## BRIEF:
Copy the rows below word for word, starting at the line with "order: Asparagales" and ending with the last line of the rows, both included.

## EXTRACTED RECORDS:
##############################

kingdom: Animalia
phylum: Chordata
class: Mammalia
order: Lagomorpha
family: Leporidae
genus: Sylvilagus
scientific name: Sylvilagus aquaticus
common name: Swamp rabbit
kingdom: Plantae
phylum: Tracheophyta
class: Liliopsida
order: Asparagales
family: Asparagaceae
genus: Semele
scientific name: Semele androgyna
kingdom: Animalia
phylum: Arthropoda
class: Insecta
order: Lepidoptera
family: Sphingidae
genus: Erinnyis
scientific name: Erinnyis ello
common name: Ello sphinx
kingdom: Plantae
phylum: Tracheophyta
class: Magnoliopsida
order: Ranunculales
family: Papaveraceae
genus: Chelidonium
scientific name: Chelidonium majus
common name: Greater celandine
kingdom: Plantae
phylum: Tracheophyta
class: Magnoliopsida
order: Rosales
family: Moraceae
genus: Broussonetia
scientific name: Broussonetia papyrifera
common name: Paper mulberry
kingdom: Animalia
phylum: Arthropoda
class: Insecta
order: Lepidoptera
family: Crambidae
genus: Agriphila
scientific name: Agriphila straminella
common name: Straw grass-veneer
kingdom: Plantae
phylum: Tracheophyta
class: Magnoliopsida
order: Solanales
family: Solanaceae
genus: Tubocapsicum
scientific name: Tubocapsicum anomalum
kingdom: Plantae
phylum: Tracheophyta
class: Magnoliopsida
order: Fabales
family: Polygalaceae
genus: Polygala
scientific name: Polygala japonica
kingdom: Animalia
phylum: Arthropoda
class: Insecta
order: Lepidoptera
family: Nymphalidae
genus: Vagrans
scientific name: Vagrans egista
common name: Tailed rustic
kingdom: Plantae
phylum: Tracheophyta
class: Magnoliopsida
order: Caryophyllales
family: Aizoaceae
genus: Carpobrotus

##############################

## SOLVED PROBLEM:
order: Asparagales
family: Asparagaceae
genus: Semele
scientific name: Semele androgyna
kingdom: Animalia
phylum: Arthropoda
class: Insecta
order: Lepidoptera
family: Sphingidae
genus: Erinnyis
scientific name: Erinnyis ello
common name: Ello sphinx
kingdom: Plantae
phylum: Tracheophyta
class: Magnoliopsida
order: Ranunculales
family: Papaveraceae
genus: Chelidonium
scientific name: Chelidonium majus
common name: Greater celandine
kingdom: Plantae
phylum: Tracheophyta
class: Magnoliopsida
order: Rosales
family: Moraceae
genus: Broussonetia
scientific name: Broussonetia papyrifera
common name: Paper mulberry
kingdom: Animalia
phylum: Arthropoda
class: Insecta
order: Lepidoptera
family: Crambidae
genus: Agriphila
scientific name: Agriphila straminella
common name: Straw grass-veneer
kingdom: Plantae
phylum: Tracheophyta
class: Magnoliopsida
order: Solanales
family: Solanaceae
genus: Tubocapsicum
scientific name: Tubocapsicum anomalum
kingdom: Plantae
phylum: Tracheophyta
class: Magnoliopsida
order: Fabales
family: Polygalaceae
genus: Polygala
scientific name: Polygala japonica
kingdom: Animalia
phylum: Arthropoda
class: Insecta
order: Lepidoptera
family: Nymphalidae
genus: Vagrans
scientific name: Vagrans egista
common name: Tailed rustic
kingdom: Plantae
phylum: Tracheophyta
class: Magnoliopsida
order: Caryophyllales
family: Aizoaceae
genus: Carpobrotus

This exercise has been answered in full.